Free education budget not spent: study

OBEC finds that 20% of govt funds still held by schools as students wait.

AS MUCH AS 20 per cent of the state budget of Bt40 billion for the government’s free-education initiative remains unspent at schools, a study has revealed. 
“It is probably because schools lack adequate skills to manage the budget efficiently and because officials from central agencies check the schools just once a year,” Assoc Prof Dr Chaiyuth Punyasavatsut of the Thammasat University said yesterday. 
The university joined hands with the Office of Basic Education Commission (Obec) and United Nations International Children’s Emergency Fund to conduct the study on spending related to the government’s project to provide 15 years of free education. 
The project offers free education by allocating a budget for tuition, textbooks, student uniforms, learning materials and student improvement. 
Obec deputy secretary-general Narong Paewpolsong said the project covered 6.2 million students. 
Conducted among 250 schools across the country, the study has detected several problems related to state spending. 
“The textbook budget arrives about 24 days after the new semester starts.
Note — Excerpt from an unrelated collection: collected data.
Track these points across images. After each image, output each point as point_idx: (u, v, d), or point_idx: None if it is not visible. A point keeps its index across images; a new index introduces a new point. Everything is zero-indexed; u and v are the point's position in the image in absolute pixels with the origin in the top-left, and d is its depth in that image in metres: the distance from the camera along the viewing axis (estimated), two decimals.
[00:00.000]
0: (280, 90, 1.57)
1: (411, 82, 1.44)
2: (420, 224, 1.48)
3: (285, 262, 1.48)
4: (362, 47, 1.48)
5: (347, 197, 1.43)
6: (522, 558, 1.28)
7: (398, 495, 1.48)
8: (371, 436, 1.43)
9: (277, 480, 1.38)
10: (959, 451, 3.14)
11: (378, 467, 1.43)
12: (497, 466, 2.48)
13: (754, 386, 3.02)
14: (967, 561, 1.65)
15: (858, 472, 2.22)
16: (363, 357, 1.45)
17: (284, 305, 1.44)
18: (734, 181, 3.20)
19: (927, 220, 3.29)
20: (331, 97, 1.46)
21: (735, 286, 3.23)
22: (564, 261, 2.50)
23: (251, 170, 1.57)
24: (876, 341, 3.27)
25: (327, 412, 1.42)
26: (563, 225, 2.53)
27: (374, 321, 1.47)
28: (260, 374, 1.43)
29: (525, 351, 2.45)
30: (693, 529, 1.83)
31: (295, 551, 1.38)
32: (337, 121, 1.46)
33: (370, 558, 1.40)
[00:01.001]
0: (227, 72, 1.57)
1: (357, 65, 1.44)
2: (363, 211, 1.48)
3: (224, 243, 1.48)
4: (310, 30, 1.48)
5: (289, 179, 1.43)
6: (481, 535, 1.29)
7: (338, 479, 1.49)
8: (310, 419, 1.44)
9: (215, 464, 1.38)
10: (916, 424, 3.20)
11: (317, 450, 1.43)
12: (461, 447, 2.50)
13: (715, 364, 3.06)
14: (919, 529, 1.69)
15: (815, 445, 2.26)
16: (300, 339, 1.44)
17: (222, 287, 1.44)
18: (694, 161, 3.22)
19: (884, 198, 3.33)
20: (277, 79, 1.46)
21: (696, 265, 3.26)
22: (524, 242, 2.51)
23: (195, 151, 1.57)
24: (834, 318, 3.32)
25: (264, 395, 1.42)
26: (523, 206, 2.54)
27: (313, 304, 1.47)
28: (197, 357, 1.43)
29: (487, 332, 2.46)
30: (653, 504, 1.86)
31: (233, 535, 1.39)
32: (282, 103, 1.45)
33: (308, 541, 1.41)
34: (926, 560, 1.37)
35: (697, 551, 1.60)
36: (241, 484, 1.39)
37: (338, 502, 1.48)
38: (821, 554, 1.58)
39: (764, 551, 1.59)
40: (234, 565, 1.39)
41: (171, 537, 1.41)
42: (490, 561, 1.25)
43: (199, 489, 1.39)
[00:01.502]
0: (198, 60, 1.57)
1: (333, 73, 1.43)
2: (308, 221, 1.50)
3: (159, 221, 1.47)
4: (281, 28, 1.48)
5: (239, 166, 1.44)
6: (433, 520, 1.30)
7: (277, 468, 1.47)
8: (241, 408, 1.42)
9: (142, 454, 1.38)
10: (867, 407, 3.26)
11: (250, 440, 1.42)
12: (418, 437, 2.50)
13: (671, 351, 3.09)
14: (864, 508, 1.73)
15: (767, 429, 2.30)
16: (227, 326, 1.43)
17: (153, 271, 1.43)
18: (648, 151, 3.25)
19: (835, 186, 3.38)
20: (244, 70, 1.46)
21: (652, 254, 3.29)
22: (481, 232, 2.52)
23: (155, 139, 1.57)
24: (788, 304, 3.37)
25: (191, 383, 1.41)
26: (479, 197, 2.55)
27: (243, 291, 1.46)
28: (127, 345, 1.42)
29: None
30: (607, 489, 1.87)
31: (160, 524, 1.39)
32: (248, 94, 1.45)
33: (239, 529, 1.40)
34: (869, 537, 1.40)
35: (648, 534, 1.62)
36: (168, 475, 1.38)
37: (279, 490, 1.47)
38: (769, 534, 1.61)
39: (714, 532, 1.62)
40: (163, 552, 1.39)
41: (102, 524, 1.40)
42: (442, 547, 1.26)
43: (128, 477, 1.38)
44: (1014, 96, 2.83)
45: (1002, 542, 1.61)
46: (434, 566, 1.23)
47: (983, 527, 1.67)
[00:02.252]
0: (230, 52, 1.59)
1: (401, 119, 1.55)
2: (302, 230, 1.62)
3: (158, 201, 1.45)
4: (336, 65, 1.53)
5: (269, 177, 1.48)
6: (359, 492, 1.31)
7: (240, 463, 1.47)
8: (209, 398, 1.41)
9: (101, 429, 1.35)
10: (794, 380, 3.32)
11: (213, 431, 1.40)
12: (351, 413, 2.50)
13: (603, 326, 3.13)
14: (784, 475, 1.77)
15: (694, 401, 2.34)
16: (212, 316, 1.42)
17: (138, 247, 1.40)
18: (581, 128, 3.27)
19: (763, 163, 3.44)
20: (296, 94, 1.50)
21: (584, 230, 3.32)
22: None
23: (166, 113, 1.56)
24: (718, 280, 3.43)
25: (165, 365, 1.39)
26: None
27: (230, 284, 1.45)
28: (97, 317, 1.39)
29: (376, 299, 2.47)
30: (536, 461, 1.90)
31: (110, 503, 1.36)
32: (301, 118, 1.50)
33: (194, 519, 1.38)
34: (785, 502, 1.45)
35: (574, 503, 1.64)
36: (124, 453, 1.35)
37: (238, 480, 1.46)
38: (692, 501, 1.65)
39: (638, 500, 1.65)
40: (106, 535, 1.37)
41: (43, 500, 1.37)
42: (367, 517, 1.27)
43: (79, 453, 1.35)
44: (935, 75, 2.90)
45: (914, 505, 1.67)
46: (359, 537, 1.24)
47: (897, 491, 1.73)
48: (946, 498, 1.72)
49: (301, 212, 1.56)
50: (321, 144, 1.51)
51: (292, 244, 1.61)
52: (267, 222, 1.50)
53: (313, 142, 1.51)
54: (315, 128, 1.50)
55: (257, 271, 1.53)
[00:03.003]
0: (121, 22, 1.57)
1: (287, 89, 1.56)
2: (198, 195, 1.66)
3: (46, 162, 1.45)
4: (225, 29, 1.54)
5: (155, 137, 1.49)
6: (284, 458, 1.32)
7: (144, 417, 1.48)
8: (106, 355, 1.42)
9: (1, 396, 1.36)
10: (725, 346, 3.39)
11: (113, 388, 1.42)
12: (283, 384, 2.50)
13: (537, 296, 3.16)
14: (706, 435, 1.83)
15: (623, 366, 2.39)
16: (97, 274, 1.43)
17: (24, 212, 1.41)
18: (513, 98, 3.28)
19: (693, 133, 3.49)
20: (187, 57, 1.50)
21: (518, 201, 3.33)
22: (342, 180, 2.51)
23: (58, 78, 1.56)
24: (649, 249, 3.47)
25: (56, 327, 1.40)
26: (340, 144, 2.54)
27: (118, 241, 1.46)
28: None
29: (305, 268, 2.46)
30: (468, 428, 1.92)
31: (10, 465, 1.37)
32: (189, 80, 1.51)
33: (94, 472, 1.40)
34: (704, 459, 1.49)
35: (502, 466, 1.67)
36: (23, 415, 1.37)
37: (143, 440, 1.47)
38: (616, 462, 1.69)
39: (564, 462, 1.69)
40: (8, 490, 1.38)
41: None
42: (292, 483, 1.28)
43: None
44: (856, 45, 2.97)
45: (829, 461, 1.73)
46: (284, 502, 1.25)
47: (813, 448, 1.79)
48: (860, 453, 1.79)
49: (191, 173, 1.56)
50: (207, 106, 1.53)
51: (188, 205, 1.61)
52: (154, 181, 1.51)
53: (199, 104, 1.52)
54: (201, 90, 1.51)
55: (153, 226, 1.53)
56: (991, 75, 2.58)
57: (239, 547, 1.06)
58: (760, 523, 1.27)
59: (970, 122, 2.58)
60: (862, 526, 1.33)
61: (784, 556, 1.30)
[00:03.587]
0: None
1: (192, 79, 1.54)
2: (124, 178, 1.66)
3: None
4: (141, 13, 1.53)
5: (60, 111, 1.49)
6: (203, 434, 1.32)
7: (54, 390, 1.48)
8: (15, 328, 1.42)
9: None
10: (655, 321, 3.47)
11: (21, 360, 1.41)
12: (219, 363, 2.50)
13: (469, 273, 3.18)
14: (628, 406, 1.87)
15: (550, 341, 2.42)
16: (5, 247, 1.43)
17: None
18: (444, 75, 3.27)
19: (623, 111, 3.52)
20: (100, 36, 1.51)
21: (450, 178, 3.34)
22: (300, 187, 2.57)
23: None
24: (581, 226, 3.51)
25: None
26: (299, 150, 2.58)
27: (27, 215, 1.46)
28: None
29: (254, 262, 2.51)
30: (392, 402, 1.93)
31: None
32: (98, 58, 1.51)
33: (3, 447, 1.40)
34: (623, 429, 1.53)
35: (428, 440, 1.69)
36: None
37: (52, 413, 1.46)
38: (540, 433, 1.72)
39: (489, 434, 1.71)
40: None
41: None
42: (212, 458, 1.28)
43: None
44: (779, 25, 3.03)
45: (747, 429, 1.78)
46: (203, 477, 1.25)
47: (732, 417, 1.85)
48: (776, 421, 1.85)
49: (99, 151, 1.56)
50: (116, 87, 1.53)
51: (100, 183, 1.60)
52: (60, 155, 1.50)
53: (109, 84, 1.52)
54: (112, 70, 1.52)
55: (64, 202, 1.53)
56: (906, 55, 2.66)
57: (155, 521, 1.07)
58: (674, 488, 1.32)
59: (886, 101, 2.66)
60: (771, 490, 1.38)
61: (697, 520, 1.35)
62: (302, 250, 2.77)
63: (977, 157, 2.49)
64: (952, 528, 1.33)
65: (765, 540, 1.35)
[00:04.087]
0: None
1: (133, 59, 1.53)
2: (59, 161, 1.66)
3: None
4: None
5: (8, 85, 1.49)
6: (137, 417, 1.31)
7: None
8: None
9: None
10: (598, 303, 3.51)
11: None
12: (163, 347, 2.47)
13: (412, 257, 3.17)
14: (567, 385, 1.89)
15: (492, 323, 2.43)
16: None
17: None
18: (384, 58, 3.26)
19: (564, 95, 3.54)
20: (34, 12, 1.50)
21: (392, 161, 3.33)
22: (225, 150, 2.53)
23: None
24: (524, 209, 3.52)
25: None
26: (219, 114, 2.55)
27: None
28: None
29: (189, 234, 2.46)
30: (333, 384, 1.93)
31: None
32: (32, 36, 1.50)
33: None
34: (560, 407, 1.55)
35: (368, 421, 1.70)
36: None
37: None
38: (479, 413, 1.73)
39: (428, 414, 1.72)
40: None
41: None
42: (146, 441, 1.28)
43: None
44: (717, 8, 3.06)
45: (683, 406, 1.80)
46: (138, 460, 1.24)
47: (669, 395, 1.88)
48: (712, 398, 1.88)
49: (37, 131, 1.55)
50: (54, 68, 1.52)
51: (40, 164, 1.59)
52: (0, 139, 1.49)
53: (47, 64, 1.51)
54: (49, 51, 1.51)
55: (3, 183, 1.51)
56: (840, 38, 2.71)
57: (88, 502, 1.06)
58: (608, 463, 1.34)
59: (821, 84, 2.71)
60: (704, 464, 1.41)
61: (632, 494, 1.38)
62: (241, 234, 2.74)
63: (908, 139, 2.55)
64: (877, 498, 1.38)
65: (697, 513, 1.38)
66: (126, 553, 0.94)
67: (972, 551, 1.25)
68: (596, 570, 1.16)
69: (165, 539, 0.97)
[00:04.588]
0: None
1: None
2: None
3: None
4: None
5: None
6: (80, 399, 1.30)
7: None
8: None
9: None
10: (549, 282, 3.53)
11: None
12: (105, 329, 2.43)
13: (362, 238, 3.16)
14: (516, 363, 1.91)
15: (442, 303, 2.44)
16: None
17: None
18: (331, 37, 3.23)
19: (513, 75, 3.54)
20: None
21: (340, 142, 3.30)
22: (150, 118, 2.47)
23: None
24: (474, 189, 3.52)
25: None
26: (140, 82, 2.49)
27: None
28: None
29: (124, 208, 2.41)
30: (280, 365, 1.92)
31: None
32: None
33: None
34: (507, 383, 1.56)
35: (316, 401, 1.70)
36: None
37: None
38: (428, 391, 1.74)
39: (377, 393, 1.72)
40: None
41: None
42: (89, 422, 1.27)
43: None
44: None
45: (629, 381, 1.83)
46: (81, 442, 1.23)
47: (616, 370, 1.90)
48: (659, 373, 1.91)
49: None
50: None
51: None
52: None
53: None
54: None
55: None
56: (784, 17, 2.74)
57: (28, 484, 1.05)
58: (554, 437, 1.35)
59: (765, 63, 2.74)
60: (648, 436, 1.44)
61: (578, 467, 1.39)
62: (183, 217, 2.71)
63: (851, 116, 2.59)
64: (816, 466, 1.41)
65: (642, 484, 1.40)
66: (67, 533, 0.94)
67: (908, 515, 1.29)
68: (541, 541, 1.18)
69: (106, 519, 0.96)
Schools distribute learning materials long after the start of the semester, 17 days for the first semester and 37 days for the second semester on average,” Chaiyuth said. 
He added that by the end of the second fiscal year, the project had Bt8.2billion still remaining in the hands of schools. 
Obec allocated the budget based on information provided by schools, he said. 
“The lack of a proper checks-and-balances mechanism causes ethical issues,” Chaiyuth said.
The study recommended that schools release information on the budget and student performance to communities to promote greater transparency. 
Chaiyuth said the lack of an integrated educational-information database was also to blame for the budget problem and a redundant student name list. 
In a related development, Prime Minister General Prayut Chan-o-cha complained that when the educational sector lacked an integrated IT system, there were problems with redundancies.
“Students may have already moved to a new school, but their old school still uses their names to claim a budget,” he said after chairing a meeting of the education-reform committee yesterday.
Established under the new constitution, the committee has been tasked with reforming the country’s education sector.
Prayut said there were several educational problems, including teachers’ production, and processes in teaching, learning and testing.
“We need to pay attention to budget usage. We need to find out whether the budget really goes to what it is meant for. We need to check if there is redundancy when we plan education budgets as well,” he said.
Prayut also said he hoped education reform would deliver tangible results within a year or during the remaining term of his government. 
The priority, he said, should go to a structural overhaul and serious problems. 
“Other parts of the reform may be prescribed in the country’s education master plan,” Prayut said.